[Exercise goal] With the pictures left out, restate exactly the part below that opens with the line containing "Contactez notre équipe" and closes with the line containing "Burmester e Mário".

[Saved entries]
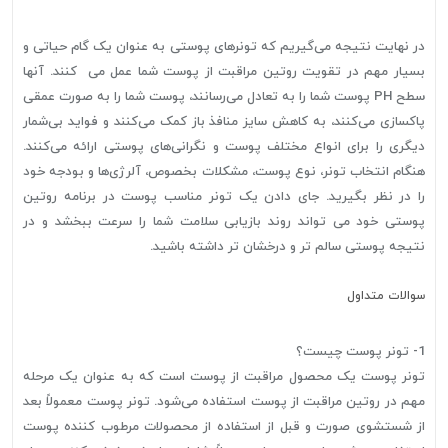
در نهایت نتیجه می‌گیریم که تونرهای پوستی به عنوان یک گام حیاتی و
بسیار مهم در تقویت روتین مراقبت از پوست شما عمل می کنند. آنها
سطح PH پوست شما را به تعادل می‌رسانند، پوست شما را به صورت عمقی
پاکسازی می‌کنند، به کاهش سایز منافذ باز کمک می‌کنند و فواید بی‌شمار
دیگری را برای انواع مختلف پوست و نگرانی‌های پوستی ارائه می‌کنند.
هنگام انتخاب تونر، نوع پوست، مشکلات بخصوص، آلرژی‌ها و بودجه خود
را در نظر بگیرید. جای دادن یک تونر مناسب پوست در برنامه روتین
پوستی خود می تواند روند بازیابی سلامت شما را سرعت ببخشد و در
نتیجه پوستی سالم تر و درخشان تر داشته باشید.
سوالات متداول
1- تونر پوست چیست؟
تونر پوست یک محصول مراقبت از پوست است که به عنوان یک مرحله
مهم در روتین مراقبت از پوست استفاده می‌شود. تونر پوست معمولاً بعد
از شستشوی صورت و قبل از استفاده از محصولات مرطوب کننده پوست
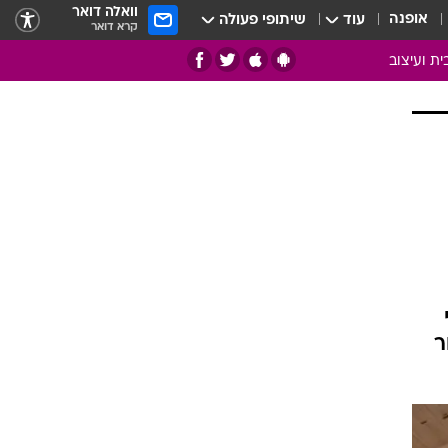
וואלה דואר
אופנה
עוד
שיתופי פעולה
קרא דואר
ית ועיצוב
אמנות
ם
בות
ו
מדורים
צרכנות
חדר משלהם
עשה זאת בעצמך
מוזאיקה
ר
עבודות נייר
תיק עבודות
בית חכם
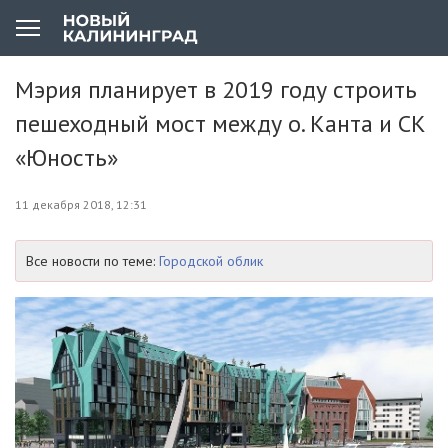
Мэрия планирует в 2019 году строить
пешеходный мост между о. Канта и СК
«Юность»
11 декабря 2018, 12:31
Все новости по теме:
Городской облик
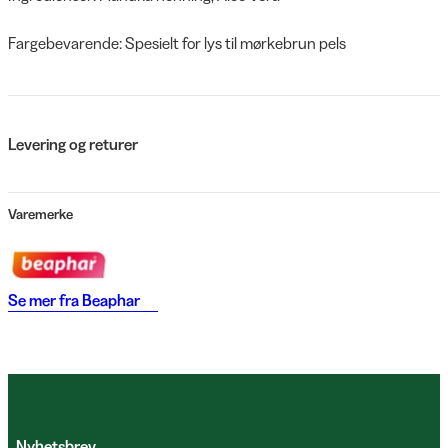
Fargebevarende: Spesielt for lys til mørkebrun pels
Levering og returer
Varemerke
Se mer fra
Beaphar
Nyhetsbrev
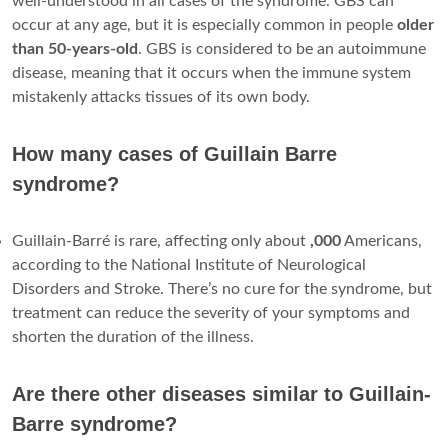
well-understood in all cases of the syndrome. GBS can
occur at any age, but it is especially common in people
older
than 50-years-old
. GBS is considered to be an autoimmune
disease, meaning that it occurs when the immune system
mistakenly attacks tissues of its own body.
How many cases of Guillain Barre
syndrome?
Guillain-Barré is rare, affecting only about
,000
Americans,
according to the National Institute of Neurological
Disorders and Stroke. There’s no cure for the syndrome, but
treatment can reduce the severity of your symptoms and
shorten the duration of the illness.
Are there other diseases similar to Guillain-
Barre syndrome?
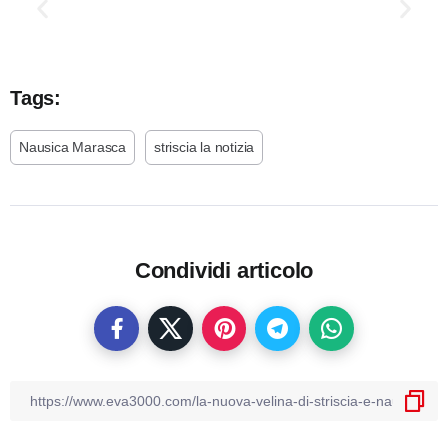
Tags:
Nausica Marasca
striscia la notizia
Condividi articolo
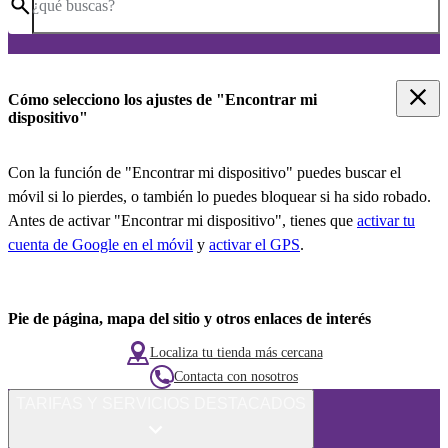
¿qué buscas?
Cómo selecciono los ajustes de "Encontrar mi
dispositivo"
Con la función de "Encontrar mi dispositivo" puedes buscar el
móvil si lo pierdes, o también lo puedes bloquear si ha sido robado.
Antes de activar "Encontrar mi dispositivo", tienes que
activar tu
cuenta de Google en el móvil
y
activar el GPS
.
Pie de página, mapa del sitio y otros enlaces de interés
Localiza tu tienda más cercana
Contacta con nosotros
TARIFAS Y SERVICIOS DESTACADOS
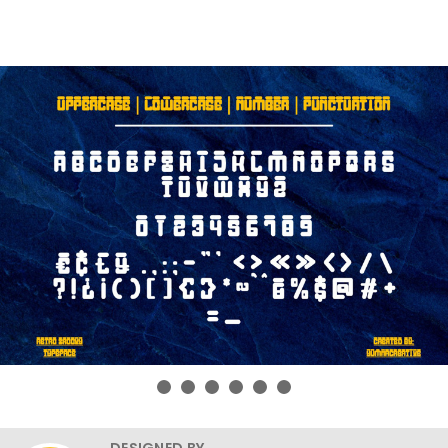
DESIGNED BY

---

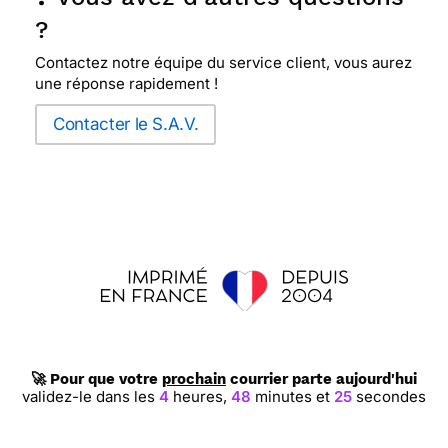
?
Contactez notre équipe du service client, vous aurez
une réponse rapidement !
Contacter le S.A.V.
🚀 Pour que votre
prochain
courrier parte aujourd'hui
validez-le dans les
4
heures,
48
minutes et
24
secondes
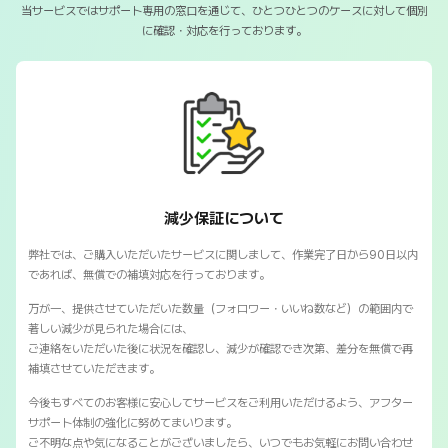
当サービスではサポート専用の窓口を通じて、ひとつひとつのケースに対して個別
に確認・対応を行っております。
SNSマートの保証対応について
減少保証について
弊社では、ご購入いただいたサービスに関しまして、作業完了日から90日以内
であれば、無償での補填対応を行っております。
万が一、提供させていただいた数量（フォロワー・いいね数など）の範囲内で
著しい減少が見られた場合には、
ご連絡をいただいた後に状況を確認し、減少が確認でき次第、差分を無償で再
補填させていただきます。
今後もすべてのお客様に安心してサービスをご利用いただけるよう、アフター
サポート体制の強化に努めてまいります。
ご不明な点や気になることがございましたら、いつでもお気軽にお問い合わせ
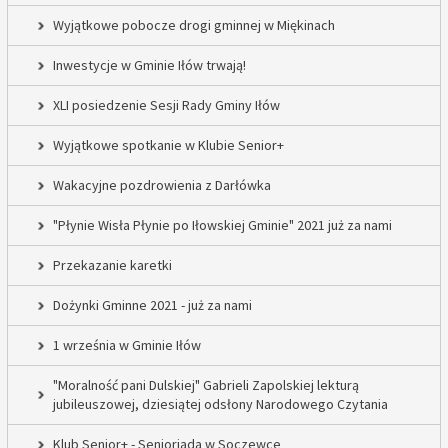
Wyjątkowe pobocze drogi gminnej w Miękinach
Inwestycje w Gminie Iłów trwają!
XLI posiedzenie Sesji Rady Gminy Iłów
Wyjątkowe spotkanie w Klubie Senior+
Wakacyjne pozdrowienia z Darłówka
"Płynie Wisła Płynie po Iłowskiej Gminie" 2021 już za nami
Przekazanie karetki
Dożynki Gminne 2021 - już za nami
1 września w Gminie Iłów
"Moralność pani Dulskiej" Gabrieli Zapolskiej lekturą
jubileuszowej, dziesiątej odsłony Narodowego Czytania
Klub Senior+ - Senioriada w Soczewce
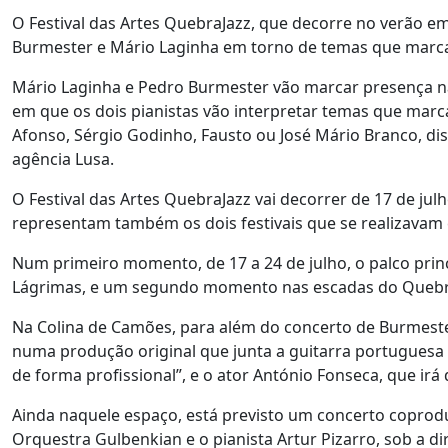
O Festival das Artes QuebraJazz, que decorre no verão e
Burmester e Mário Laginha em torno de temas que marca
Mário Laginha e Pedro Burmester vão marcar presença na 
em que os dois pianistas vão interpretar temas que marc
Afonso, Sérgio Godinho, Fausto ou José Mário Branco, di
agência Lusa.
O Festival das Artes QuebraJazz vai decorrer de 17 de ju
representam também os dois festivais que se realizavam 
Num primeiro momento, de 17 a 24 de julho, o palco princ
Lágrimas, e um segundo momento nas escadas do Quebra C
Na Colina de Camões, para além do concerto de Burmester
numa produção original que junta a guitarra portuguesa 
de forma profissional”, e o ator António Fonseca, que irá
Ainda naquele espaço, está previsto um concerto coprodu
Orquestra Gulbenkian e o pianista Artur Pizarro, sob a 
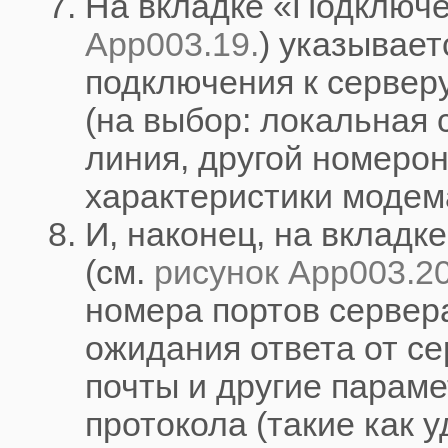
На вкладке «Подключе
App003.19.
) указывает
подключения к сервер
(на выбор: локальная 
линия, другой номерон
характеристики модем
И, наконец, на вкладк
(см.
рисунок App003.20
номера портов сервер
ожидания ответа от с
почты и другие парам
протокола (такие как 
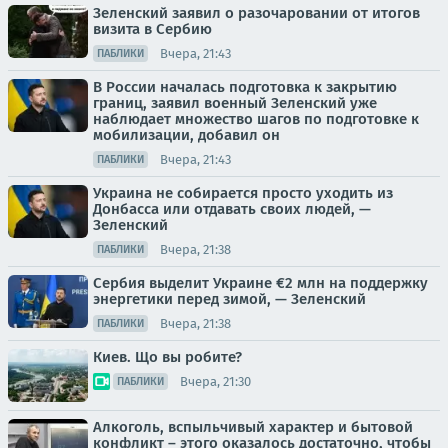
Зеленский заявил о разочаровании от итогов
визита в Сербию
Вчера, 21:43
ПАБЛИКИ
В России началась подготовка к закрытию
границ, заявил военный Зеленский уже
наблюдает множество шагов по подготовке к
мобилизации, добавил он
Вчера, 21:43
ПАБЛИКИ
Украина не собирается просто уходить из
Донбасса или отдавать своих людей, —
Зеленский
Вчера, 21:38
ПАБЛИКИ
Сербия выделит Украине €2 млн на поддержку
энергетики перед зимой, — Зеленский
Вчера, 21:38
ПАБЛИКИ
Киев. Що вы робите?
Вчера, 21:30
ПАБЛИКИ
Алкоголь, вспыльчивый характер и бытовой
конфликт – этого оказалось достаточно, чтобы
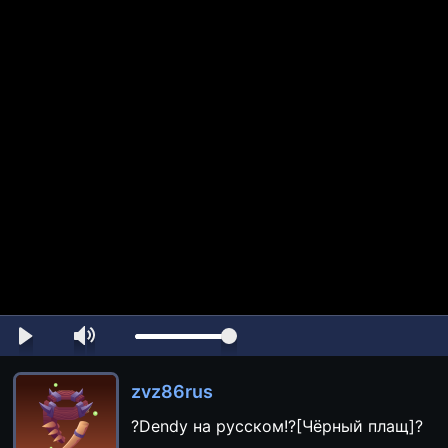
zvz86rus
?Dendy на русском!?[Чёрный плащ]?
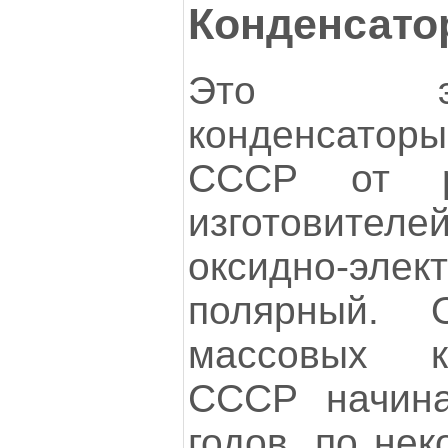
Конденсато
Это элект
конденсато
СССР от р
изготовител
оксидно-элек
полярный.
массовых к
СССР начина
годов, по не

[Output of the task]
Contactez notre équipe du service client, vous aurez
une réponse rapidement !
Contacter le S.A.V.
🚀 Pour que votre
prochain
courrier parte aujourd'hui
validez-le dans les
4
heures,
48
minutes et
24
secondes
当サービスではサポート専用の窓口を通じて、ひとつひとつのケースに対して個別
に確認・対応を行っております。
SNSマートの保証対応について
減少保証について
弊社では、ご購入いただいたサービスに関しまして、作業完了日から90日以内
であれば、無償での補填対応を行っております。
万が一、提供させていただいた数量（フォロワー・いいね数など）の範囲内で
著しい減少が見られた場合には、
ご連絡をいただいた後に状況を確認し、減少が確認でき次第、差分を無償で再
補填させていただきます。
今後もすべてのお客様に安心してサービスをご利用いただけるよう、アフター
サポート体制の強化に努めてまいります。
ご不明な点や気になることがございましたら、いつでもお気軽にお問い合わせ
Wyjątkowe pobocze drogi gminnej w Miękinach
Inwestycje w Gminie Iłów trwają!
XLI posiedzenie Sesji Rady Gminy Iłów
Wyjątkowe spotkanie w Klubie Senior+
Wakacyjne pozdrowienia z Darłówka
"Płynie Wisła Płynie po Iłowskiej Gminie" 2021 już za nami
Przekazanie karetki
Dożynki Gminne 2021 - już za nami
1 września w Gminie Iłów
"Moralność pani Dulskiej" Gabrieli Zapolskiej lekturą
jubileuszowej, dziesiątej odsłony Narodowego Czytania
Klub Senior+ - Senioriada w Soczewce
O Festival das Artes QuebraJazz, que decorre no verão e
Burmester e Mário Laginha em torno de temas que marca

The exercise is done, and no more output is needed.